Return each line below holding the string "down".
── ENTRIES SUPPLIED
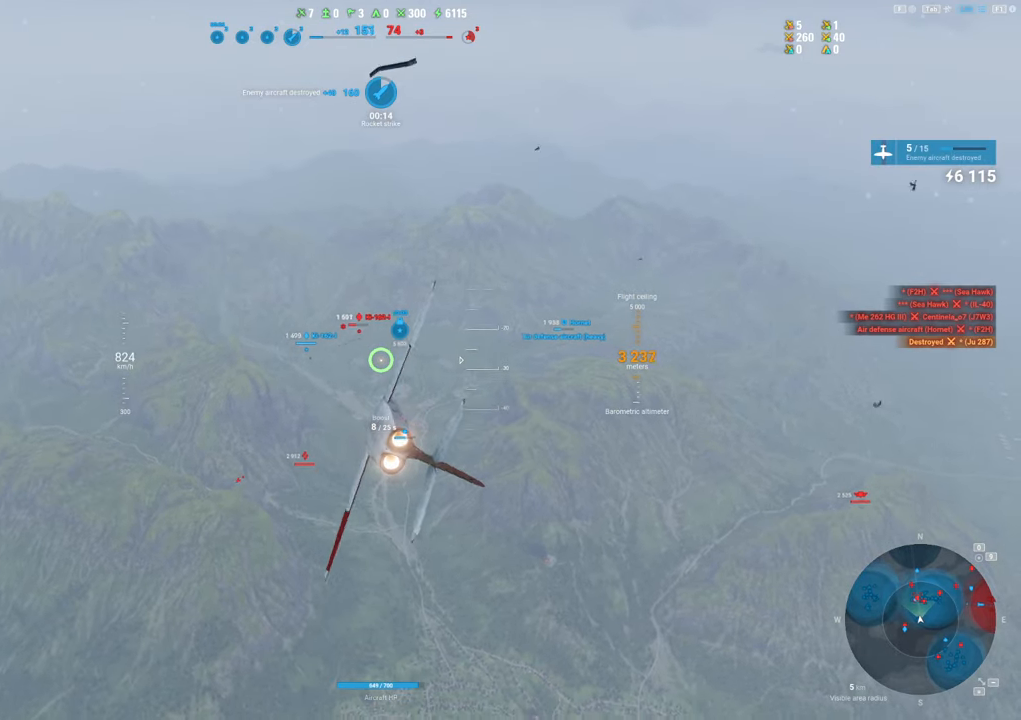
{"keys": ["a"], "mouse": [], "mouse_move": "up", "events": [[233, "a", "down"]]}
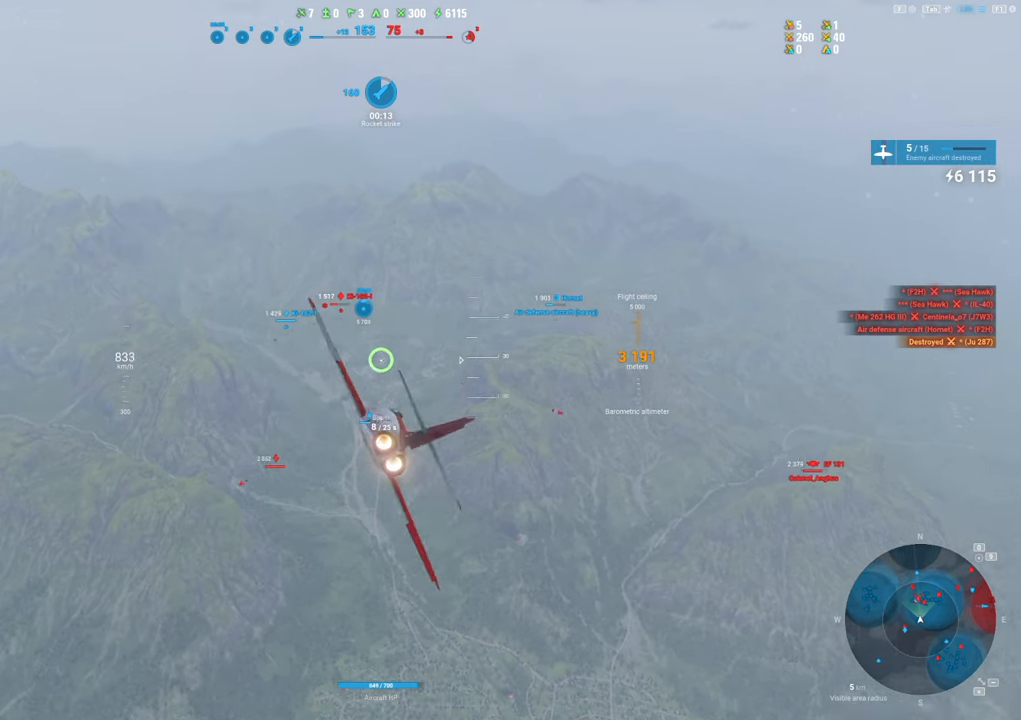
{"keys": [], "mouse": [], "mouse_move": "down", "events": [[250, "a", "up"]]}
────
── ENTRIES SUPPLIED
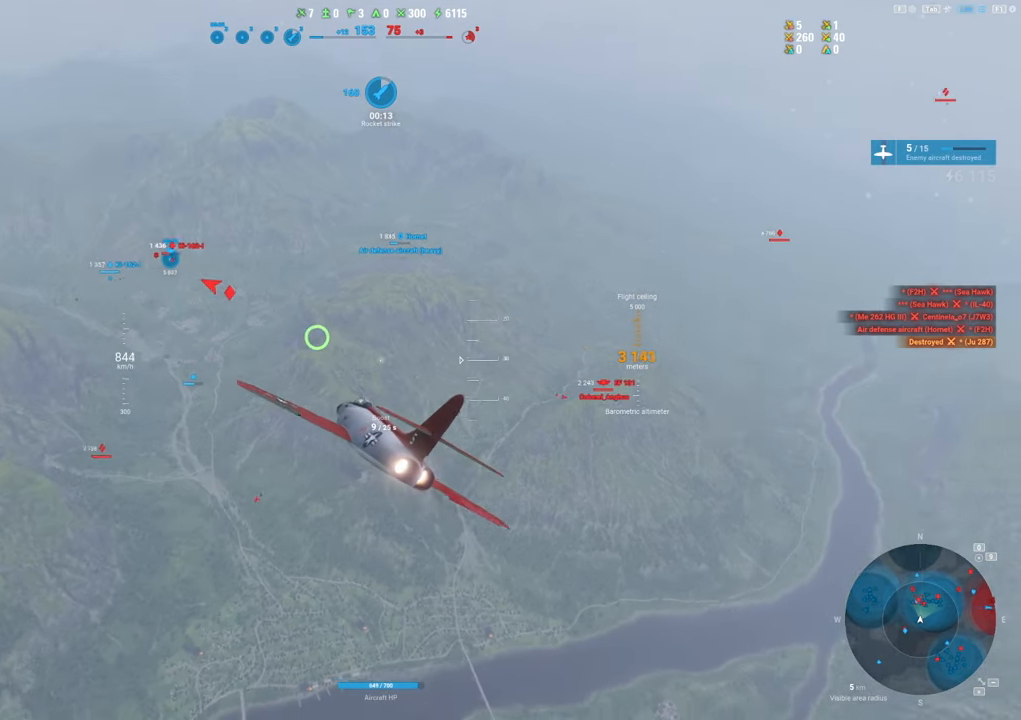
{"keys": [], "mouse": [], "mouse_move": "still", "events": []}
────
◆ **RESPONSE TO THIS EXERCISE**
{"keys": ["a"], "mouse": [], "mouse_move": "up", "events": [[233, "a", "down"]]}
{"keys": [], "mouse": [], "mouse_move": "down", "events": [[250, "a", "up"]]}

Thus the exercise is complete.